Nel brano d'apertura dell'appuntamento —il primo dei tre consecutivi organizzati dal festival Crossroads nel club ferrarese —, "Those Who Know," il leader ha dettato subito le coordinate del suo approccio alla performance. Il suo pizzicato dal sound poderoso ha tracciato riff insistenti e scattanti, sempre validamente affiancati dal drumming di Pinson, altrettanto potente e determinato, ma condotto con un fraseggiare ben coordinato, più variato e dialogante. Appunto la stretta intesa fra basso e batteria ha prodotto un drive implacabile e trascinante, dando luogo a una stringente trama ritmica al di sopra della quale si è dipanata la linea melodica del tema, enunciato con un percorso sinuoso, articolato in uno sviluppo verticale da parte del sassofonista, la cui pronuncia si è rivelata forse più lirica e sensuale rispetto ad un tempo o ad altre esperienze collaborative.

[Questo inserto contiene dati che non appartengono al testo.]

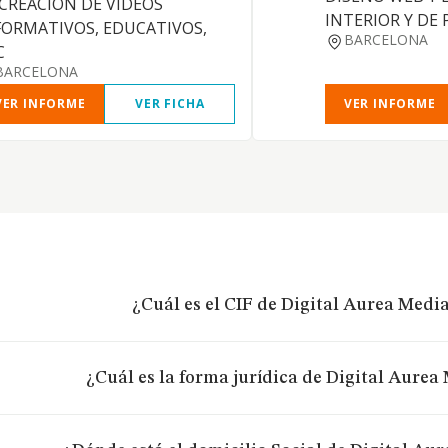
 CREACION DE VIDEOS
INTERIOR Y DE
FORMATIVOS, EDUCATIVOS,
BARCELONA
C
BARCELONA
VER INFORME
VER FICHA
VER INFORME
¿Cuál es el CIF de Digital Aurea Media 
¿Cuál es la forma jurídica de Digital Aurea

Queste caratteristiche si sono ripetute anche negli altri original del leader, ora molto tonici ora più distesi, a volte più brevi e laconici pur includendo considerevoli spazi solistici da parte di ognuno. Dopo "Perseverance," una sorta di ballad più meditativa, un lungo prologo solitario del tenore, dalla consistenza allucinata e onirica, ha introdotto una rivisitazione del colemaniano "Round Trip," che, dopo robusti assoli di basso e batteria, è transitato con consequenziale naturalezza nel notevole "Destroyer," un tema vagamente malinconico esposto e approfondito da un Bigoni sempre favoloso, quasi conturbante. "Evolution," altro original di Mohler, su un tempo medio e dalla linea melodica ben scandita, ha concluso il concerto ferrarese.

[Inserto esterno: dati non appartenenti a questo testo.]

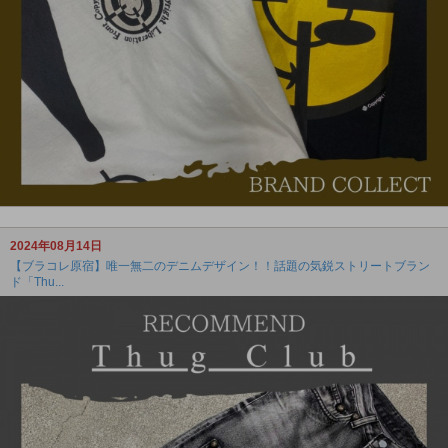
2024年08月14日
【ブラコレ原宿】唯一無二のデニムデザイン！！話題の気鋭ストリートブラン
ド「Thu...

Rispetto all'apparizione del 2025, che vedeva la presenza di Mehari e di Jeff Ballard alla batteria, si sono avvertite alcune differenze, la più sostanziale delle quali riguardava l'aspetto ritmico, ben più compatto e interagente quest'anno per via del drumming di Pinson, in perfetta sintonia con l'impostazione del leader, in sostituzione di quello più datato e formale di Ballard.  

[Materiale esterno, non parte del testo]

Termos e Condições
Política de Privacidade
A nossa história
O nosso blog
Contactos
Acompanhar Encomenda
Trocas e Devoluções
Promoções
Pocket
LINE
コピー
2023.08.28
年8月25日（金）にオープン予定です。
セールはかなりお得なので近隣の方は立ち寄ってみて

Il mondo musicale di Mohler, come viene testimoniato anche dalla sua produzione discografica, si basa su una concezione tanto semplice quanto efficace: su un contesto ritmico sostenuto, che costituisce il solidissimo asse portante, viene lasciato ampio spazio agli svettanti assoli di tutti i membri della formazione. Anche i temi compositivi, concisi, ben modulati e orecchiabili, favoriscono un interplay diretto e seducente, oltre a lanciare l'immediatezza comunicativa degli spunti solistici. Nel suo jazz non si scorge mai una pretesa "colta," una rarefazione di stampo intellettualistico o concettuale, un sofisticato ripiegamento in una dimensione privata e introversa, pur perlustrando a tratti angoli di intima poesia. Si può parlare quindi della personale visione di un mainstream avanzato e consapevole, di autentica vitalità, teso a coinvolgere il pubblico su un piano di immediata e dialogante comunicativa.